- Born: 12 November 1984 (age 40) Minsk, Belarus

Team
- Skip: Ilya Shalamitski
- Third: Pavel Petrov
- Second: Dzmitry Rudnitski
- Lead: Yevgeny Tamkovich
- Alternate: Aliaksei Smotrin
- Mixed doubles partner: Tatsiana Tarsunova

Curling career
- World Mixed Doubles Championship appearances: 3 (2017, 2018, 2019)
- European Championship appearances: 3 (2016, 2018, 2019)
- Other appearances: World Mixed Championship: 1 (2018)

Medal record
| Curling |
| Representing Belarus |

= Ilya Shalamitski =

Belarusian male curler, professional tennis player and tennis coach

Ilya Shalamitski (Илья́ Шалами́цкий, Илья́ Шоломи́цкий; born 12 November 1984 in Minsk) is a Belarusian male curler, professional tennis player and tennis coach. He is left-handed.

==Achievements==
- Belarusian Mixed Doubles Curling Championship: gold (2016, 2019), silver (2018).
- - - - - - -
■ Job ■
Rewrite the curler's profile starting with "- Born: 12 November" and going on through "(2016, 2018, 2019)", renaming "Skip" to "Captain".

■ Dataset ■
- - - - - - -
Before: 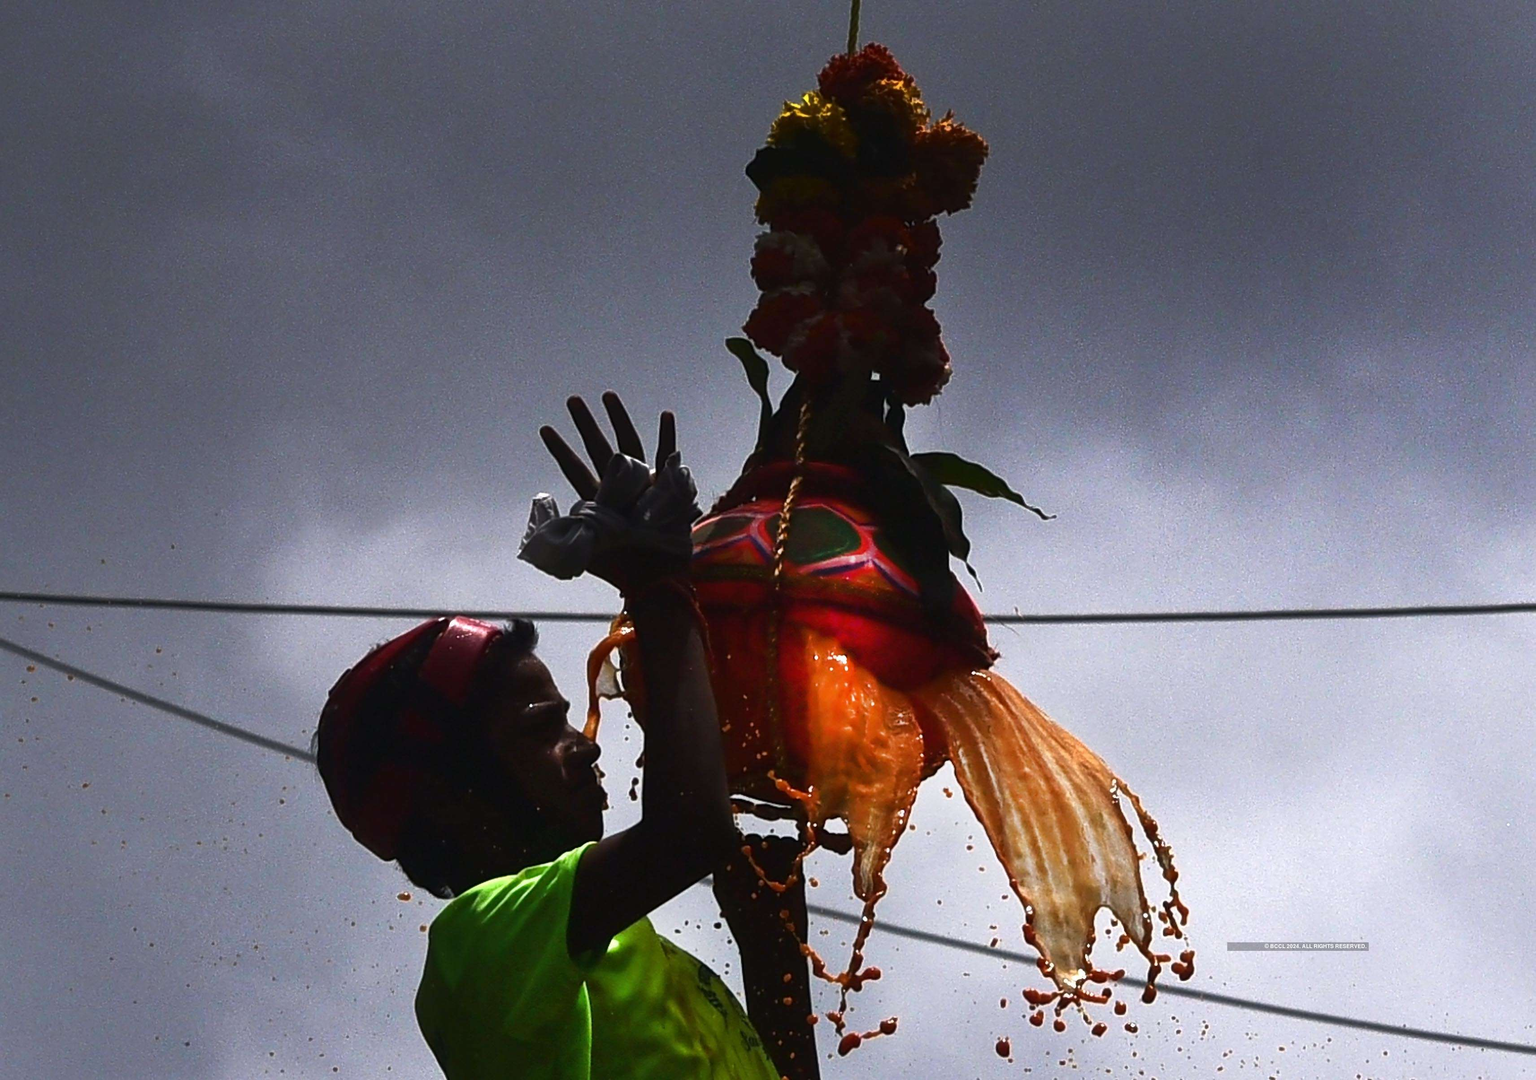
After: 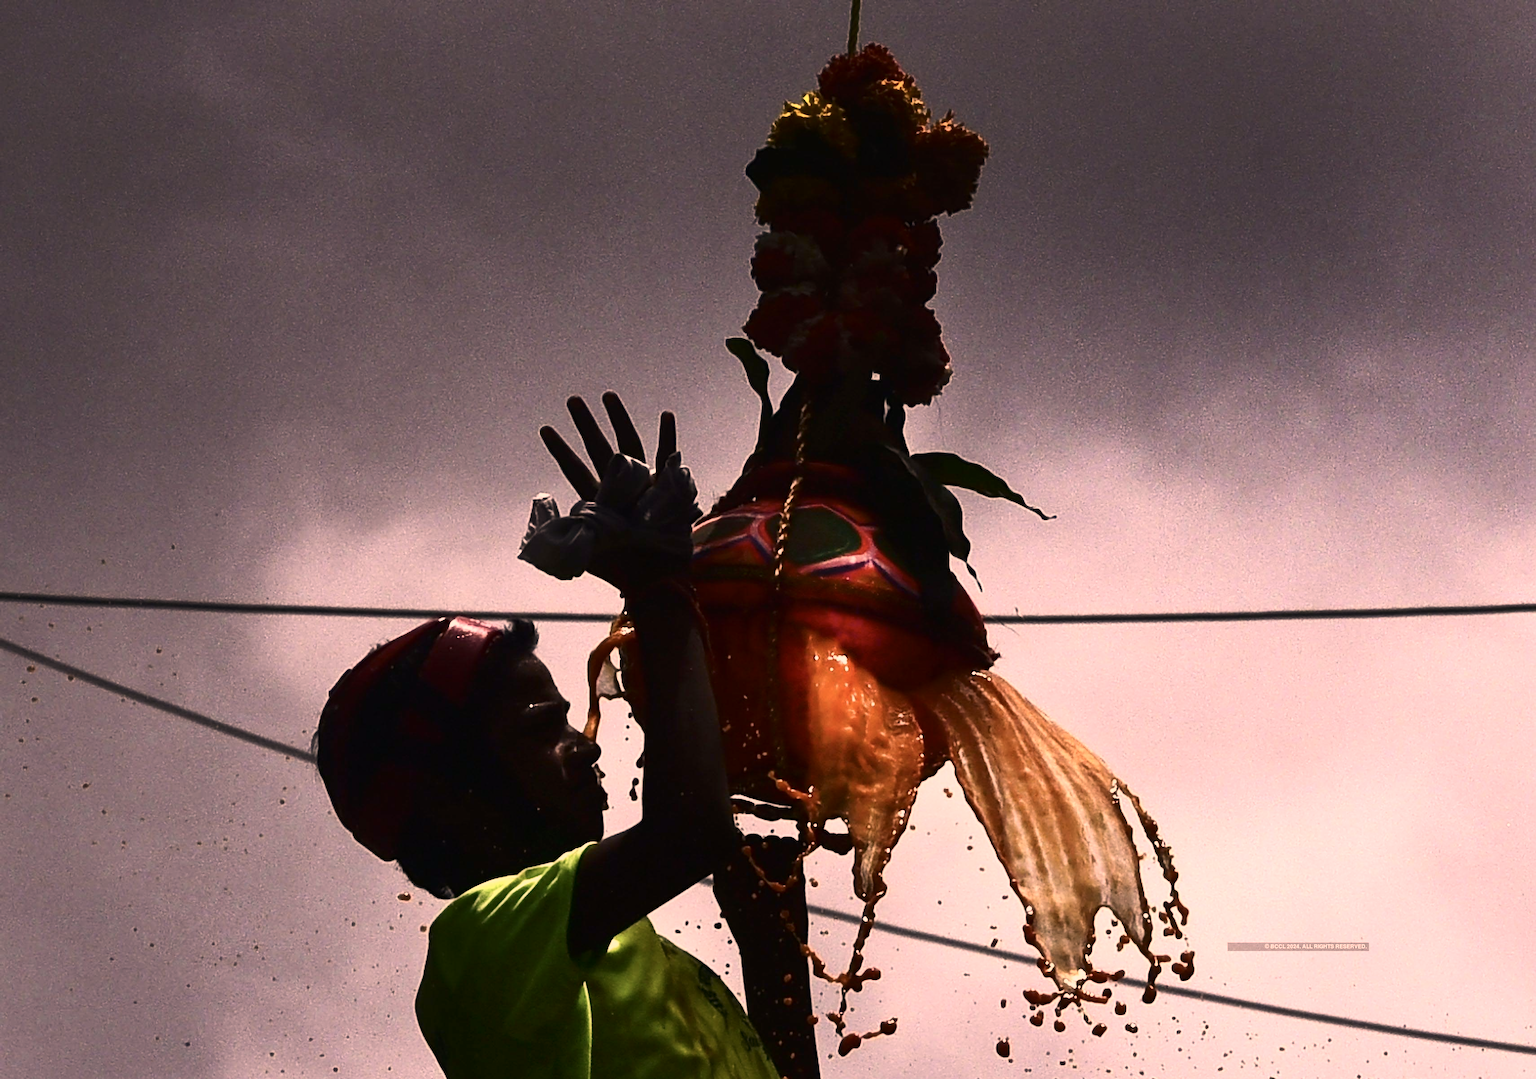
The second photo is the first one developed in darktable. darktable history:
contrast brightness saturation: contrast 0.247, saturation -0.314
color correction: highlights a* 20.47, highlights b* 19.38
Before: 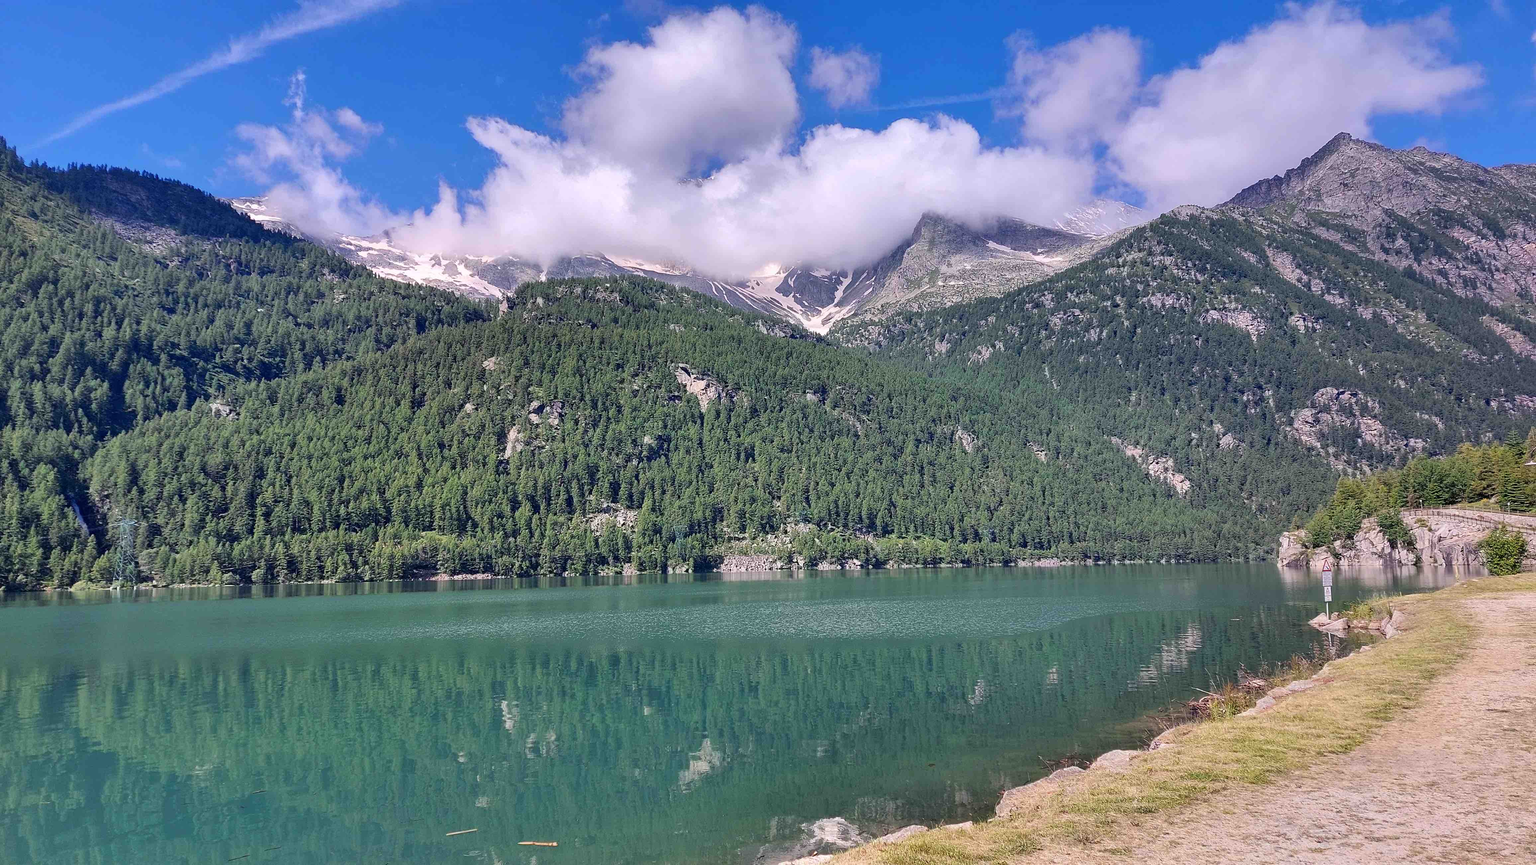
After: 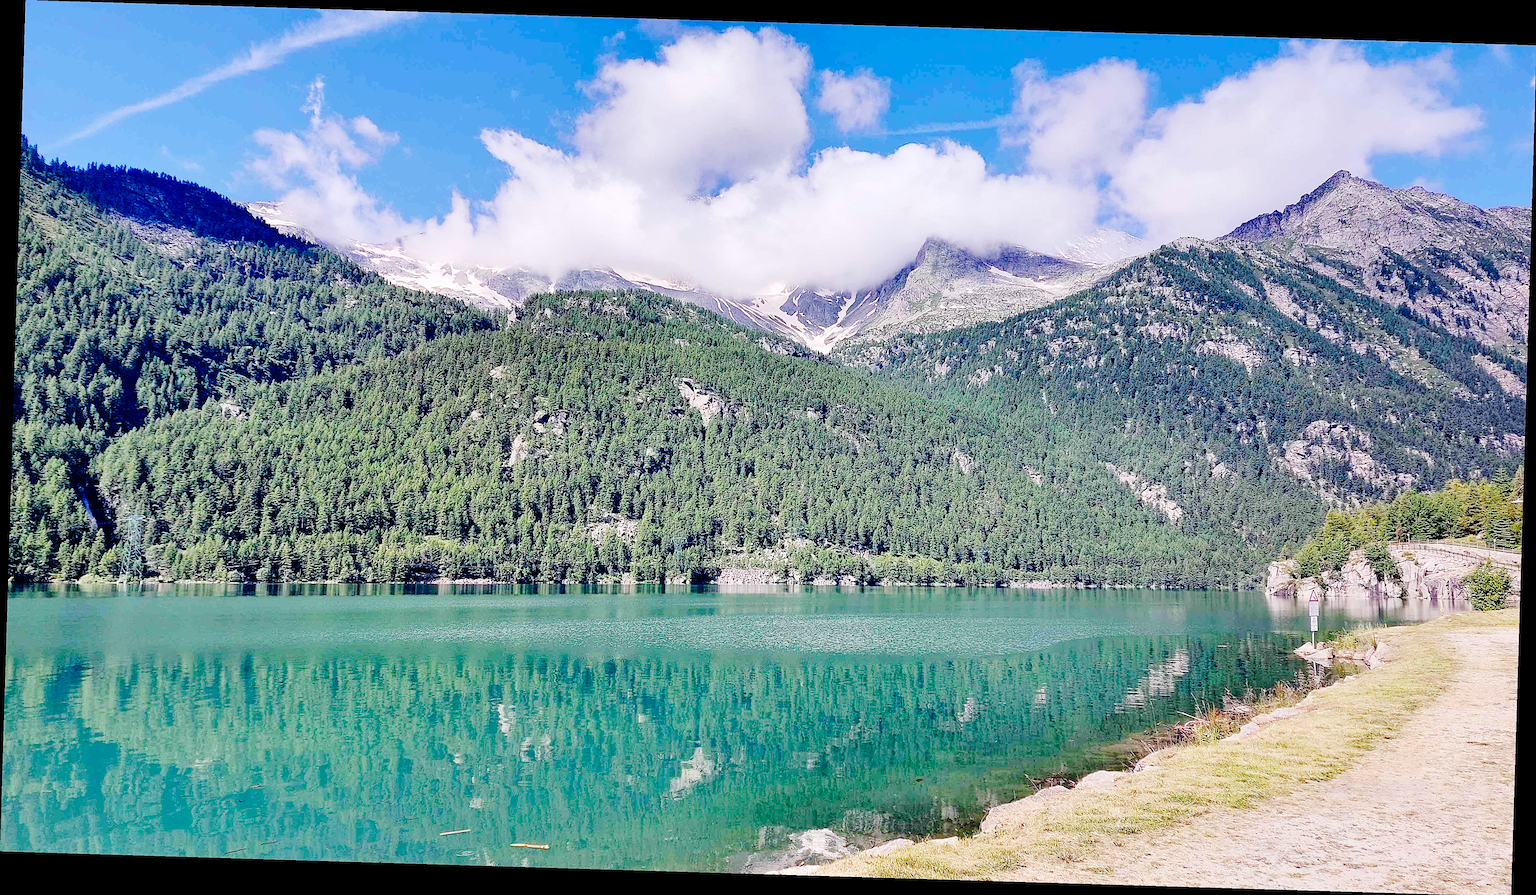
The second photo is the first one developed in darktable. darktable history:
- - - - - - -
■ The output ■
- Born: 12 November 1984 (age 40) Minsk, Belarus

Team
- Captain: Ilya Shalamitski
- Third: Pavel Petrov
- Second: Dzmitry Rudnitski
- Lead: Yevgeny Tamkovich
- Alternate: Aliaksei Smotrin
- Mixed doubles partner: Tatsiana Tarsunova

Curling career
- World Mixed Doubles Championship appearances: 3 (2017, 2018, 2019)
- European Championship appearances: 3 (2016, 2018, 2019)